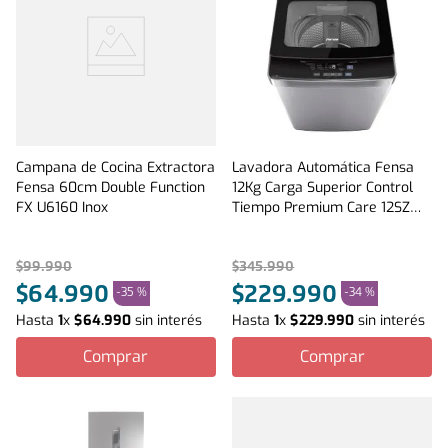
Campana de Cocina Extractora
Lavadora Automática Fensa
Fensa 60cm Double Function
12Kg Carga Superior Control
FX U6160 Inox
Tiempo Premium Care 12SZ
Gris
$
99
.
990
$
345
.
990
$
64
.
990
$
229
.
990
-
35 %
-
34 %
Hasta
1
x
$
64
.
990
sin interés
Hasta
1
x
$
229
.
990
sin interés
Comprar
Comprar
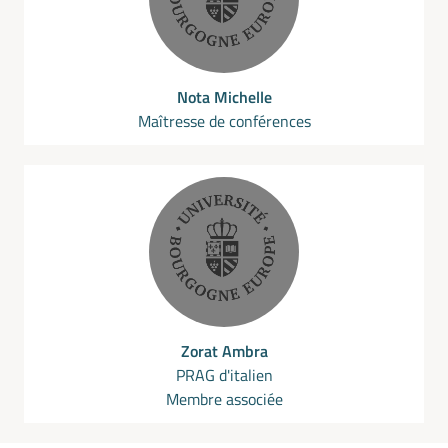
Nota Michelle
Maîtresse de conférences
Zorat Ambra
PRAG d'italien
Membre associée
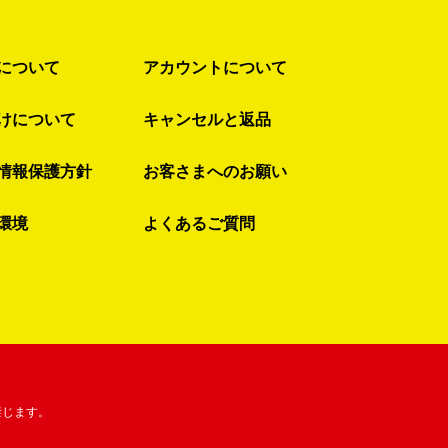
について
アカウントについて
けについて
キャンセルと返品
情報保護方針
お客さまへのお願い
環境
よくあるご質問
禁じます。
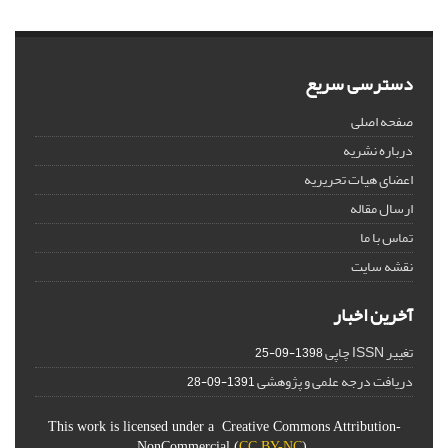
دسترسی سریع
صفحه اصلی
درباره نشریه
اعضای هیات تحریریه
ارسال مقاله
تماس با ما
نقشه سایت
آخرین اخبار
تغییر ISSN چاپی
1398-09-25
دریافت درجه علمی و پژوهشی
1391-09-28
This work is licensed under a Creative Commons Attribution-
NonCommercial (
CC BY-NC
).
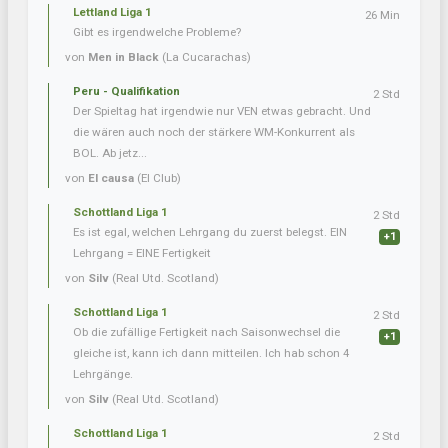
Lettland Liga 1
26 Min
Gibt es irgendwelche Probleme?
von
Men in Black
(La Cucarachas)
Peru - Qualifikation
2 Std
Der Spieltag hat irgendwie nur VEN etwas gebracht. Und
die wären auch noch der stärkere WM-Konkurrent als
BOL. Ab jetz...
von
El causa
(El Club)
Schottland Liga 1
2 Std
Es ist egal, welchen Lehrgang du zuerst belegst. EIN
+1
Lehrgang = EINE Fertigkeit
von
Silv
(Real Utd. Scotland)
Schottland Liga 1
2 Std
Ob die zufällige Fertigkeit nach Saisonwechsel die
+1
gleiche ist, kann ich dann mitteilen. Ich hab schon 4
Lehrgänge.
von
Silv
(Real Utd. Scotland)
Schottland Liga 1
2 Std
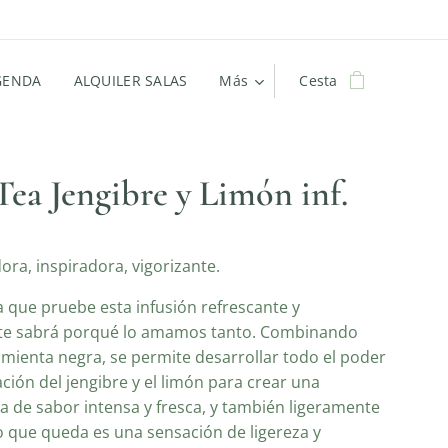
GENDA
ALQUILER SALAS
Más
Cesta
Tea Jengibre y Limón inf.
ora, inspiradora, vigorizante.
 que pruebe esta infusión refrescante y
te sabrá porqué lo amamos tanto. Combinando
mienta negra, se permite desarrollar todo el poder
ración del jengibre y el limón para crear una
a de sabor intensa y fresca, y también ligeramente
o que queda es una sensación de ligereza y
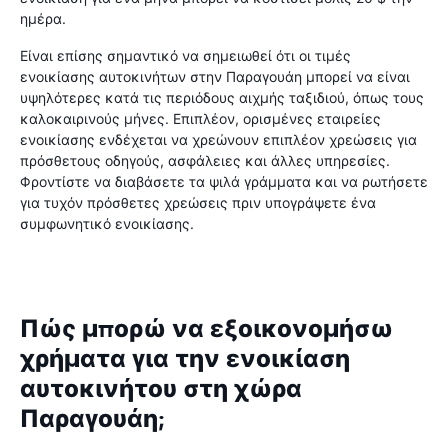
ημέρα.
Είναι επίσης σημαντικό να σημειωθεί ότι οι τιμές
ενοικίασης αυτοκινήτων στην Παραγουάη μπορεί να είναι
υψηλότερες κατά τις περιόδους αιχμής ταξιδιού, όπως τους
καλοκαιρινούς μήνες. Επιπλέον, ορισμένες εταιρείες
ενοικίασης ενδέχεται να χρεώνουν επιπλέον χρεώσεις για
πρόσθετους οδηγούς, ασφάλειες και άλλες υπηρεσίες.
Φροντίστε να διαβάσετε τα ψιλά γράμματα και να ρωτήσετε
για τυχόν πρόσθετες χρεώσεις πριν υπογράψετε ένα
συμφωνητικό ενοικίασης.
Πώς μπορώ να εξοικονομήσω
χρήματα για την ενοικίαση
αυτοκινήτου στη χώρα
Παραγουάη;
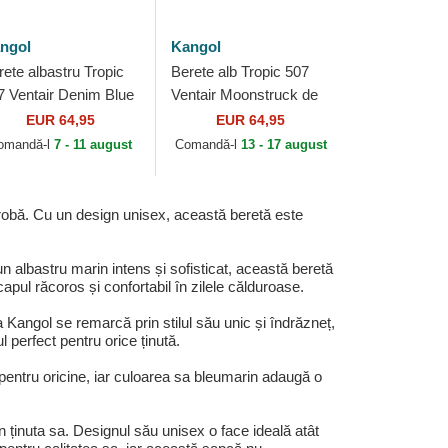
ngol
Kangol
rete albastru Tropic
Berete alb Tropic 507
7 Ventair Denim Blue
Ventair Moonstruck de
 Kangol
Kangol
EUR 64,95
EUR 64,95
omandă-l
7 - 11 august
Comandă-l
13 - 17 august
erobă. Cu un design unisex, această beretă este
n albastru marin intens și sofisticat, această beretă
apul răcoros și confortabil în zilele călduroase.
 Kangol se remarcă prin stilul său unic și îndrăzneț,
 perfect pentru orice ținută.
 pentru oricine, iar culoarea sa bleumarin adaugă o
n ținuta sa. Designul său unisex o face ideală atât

---

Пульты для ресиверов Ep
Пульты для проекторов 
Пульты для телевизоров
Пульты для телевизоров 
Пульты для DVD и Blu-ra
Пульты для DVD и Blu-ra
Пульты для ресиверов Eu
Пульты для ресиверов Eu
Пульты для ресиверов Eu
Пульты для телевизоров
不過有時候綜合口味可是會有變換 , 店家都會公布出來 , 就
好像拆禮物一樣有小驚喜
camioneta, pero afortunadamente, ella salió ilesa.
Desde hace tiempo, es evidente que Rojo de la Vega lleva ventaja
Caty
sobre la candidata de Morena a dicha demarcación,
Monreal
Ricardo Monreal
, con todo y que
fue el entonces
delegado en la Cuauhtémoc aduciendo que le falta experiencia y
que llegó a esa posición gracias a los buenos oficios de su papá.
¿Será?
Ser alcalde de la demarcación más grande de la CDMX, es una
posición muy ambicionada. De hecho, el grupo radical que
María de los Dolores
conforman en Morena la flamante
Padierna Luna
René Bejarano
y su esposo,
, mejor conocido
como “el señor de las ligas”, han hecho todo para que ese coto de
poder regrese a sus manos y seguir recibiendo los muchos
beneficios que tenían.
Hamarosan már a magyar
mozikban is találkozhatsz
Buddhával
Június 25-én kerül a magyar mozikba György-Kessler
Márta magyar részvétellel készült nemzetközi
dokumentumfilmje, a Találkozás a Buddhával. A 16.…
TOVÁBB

---

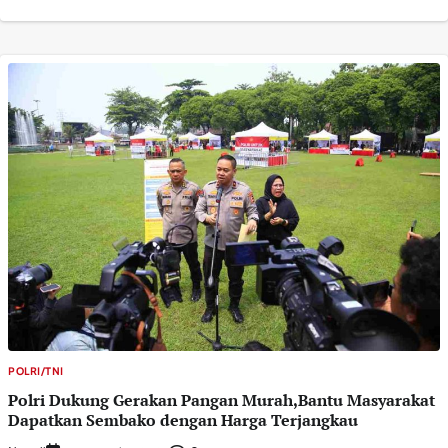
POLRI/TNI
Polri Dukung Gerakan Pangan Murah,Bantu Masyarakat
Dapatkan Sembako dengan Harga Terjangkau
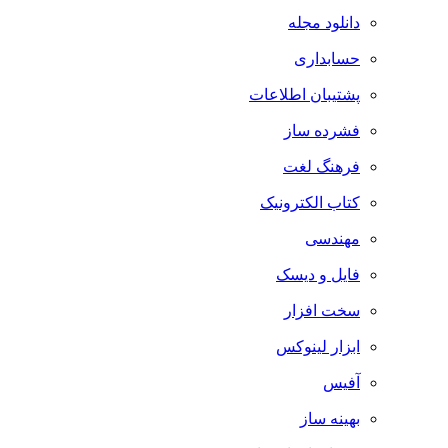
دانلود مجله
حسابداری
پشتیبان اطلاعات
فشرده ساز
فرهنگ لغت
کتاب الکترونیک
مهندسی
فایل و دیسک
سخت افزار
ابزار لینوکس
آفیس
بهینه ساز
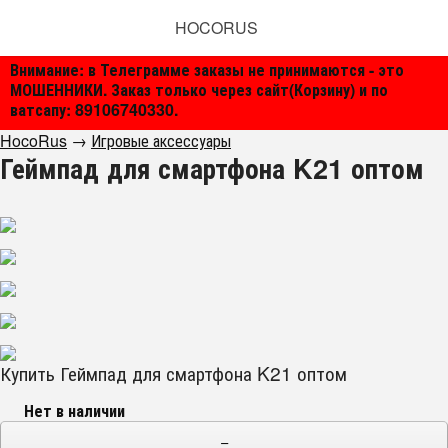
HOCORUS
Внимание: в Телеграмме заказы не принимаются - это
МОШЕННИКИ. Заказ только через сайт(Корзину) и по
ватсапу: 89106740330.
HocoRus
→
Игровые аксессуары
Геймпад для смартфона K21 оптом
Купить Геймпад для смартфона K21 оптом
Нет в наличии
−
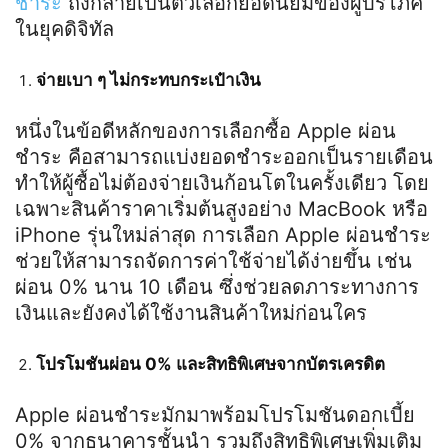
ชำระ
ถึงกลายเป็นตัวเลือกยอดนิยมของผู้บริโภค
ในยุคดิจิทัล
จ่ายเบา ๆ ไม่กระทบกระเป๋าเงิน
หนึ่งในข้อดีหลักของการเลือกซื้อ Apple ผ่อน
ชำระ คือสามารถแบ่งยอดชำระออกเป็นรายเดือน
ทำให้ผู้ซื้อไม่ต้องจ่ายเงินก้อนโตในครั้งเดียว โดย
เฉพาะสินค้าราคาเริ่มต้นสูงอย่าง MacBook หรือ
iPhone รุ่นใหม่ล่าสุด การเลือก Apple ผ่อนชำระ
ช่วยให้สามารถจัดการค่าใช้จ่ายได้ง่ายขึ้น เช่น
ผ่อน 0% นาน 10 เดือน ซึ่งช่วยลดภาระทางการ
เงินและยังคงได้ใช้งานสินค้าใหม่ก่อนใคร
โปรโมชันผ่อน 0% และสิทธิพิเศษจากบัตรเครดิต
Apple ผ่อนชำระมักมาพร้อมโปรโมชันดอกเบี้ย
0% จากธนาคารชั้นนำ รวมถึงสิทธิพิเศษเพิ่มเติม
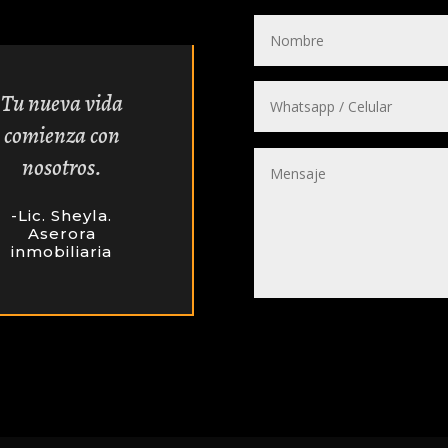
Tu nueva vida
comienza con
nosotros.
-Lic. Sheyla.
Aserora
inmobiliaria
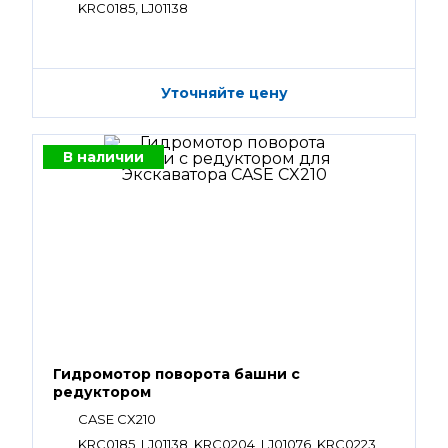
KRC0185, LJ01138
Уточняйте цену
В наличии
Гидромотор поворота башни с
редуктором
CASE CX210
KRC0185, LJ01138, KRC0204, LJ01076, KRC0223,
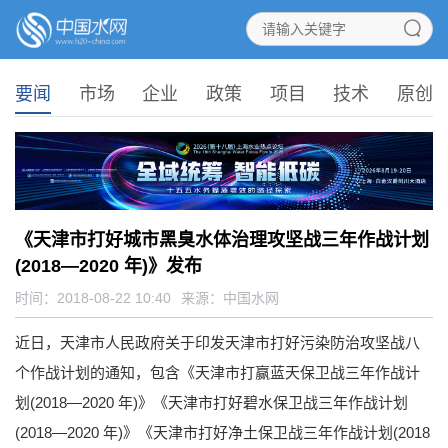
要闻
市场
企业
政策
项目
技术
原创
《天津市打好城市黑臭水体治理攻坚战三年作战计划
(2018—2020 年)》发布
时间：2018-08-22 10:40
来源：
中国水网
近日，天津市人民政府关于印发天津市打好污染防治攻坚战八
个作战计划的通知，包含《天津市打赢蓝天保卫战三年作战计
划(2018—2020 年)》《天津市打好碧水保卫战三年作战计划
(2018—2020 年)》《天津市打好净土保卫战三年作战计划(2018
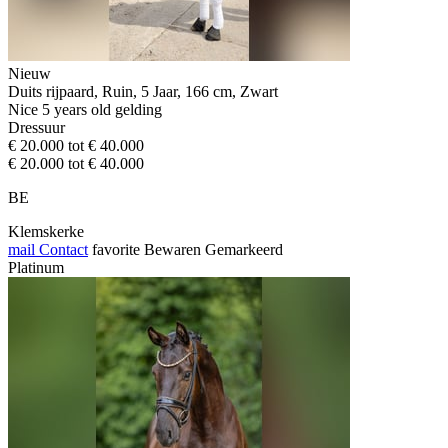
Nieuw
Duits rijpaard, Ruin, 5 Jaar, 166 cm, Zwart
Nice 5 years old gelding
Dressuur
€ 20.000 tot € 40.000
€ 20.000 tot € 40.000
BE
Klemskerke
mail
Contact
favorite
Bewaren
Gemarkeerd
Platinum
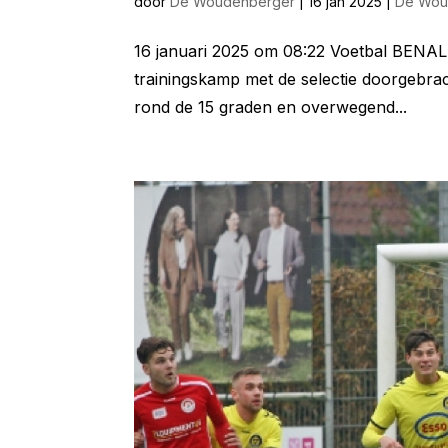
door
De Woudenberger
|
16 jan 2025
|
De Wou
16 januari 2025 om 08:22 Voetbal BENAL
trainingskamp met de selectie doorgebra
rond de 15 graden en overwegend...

- To do -
Count the lines in the entries above that contain the word "Kangol", and reply with only that number.

- Exercise answer -
4